9

7.8K 781 101
                                    

"Kamu tuh kecapekan. Udah tahu gampang capek malah keasikan nugas ampe malem. Belom lagi telat makan, sekalinya makan pasti makanan instan. Gimana gak tipus?"

Begitulah apa yang dikeluarkan oleh mulutmu sejak duapuluh menit yang lalu. Sambil menyuapi Sehun di kamar rawatnya, bibirmu seakan tak bisa berhenti membanjiri Sehun dengan nasihat yang tak jauh-jauh dari kalimat barusan. Telinga Sehun mulai terasa panas, dan mungkin jika kau terus melanjutkannya sampai beberapa jam ke depan, Sehun yakin telinganya akan meledak. Sehun merasa tak adil di sini. Ia sedang sakit, dan yang ia butuhkan adalah perlakuan manis darimu. Bukan malah omelan non-stop begini.

"Kalo sampe dirawat gini, kan aku juga yang repot."

"Siapa juga yang nyuruh kamu repot-repot ke sini?"

Kau yang tadinya berniat menyendok makanan lagi, seketika terhenti dan melayangkan tatapan tajammu saat mendengar respon Sehun yang sungguh, sangat membuatmu ingin menamparnya. Sebenarnya kalimat itu terlontar begitu saja dari mulut Sehun. Mungkin saking kesal dan muaknya dengan ocehanmu yang intinya itu-itu saja. Tapi mau bagaimana lagi, ucapan tak bisa ditarik kembali. Dan Sehun merasa sangat gengsi untuk langsung meminta maaf.

"Oh, gitu? Nih, makan sendiri. Tangan lo masih utuh."

Kau menaruh kasar mangkuk yang sedaritadi kau pegang ke atas nakas, lengkap dengan wajah super jutekmu, juga tanpa panggilan sayang pada lelaki di hadapanmu. Jujur dari hati yang paling dalam, sifat Sehun yang seperti ini rasanya membuatmu ingin mencabut selang infus di tangan kanan Sehun secara brutal dan membiarkan lelaki itu kekurangan banyak darah. Namun karena kau masih memiliki hati, lantas yang kau lakukan hanya (sok) sibuk dengan ponselmu, dan membalikkan tubuhmu agar tak lagi menghadap Sehun.

Yang lebih menjengkelkan lagi, bukannya merasa bersalah, Sehun malah cekikikan melihat aksi ngambekmu yang selalu terlihat menggemaskan. Selalu begitu ketika kau marah, baik secara diam-diam atau bahkan terang-terangan menertawaimu.

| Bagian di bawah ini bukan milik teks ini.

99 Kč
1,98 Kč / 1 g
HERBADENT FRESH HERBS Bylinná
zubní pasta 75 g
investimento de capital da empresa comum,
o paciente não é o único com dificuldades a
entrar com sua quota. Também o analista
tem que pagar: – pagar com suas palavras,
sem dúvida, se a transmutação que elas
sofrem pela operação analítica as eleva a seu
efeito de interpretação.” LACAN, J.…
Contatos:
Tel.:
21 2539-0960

Sebenarnya ada untungnya juga Sehun membalasmu dengan kalimat yang tak kalah menyebalkan seperti tadi. Ia jadi bisa terus-terusan meledekmu seperti ini dan menikmati wajah kesalmu yang lucu selama beberapa menit.

"Yang, marah ya?"

"Ya menurut lo aja." Balasmu meninggi, tanpa berpaling dari layar ponselmu.

"Menurutku, kamu marah."

"Yaudah."

Sehun menahan tawanya sekali lagi. Namun sayangnya, kali ini kau menyadari bahwa Sehun menertawaimu diam-diam. Merasa dongkol, kau mengambil ranselmu dan beranjak dari tempatmu. Dan secara reflek, Sehun menahanmu begitu saja.

"Ehh, mau ke mana?"

"Balik."

"Masih marah? Kamu gak kasian sama aku sendirian di sini?"

Mendengar kata 'kasihan', kau berpikir kembali. Sebenarnya kau memang tidak ingin benar-benar pulang saat itu. Hanya sebagai gertakkan supaya Sehun bisa menempatkan posisinya pada keadaan dan berhenti bersikap menyebalkan.

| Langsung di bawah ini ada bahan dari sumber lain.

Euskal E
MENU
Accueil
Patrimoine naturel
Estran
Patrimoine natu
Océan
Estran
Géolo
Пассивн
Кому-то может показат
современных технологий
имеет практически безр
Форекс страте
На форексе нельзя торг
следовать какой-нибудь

"Lagian, dibawelin buat yang baik-baik bukannya nurut malah cengengesan. Salah sendiri."

"Iya iya, maaf. Aku keceplosan tadi. Maaf ya?"

Kau diam sebentar, menatap Sehun yang tak henti tersenyum jail menanti jawabanmu. Sebenarnya Sehun sudah yakin betul, sekesal apapun kau padanya, pada akhirnya kau juga akan mengangguk saat Sehun meminta maaf.

"Hm.."

"Bener dimaafin?"

"He'eh.."

Dan cengiran Sehun semakin lebar, menampakkan gigi taringnya yang khas. Ia lantas menggeser duduknya, menepuk-nepuk ruang kosong di sebelahnya agar kau duduk di sana.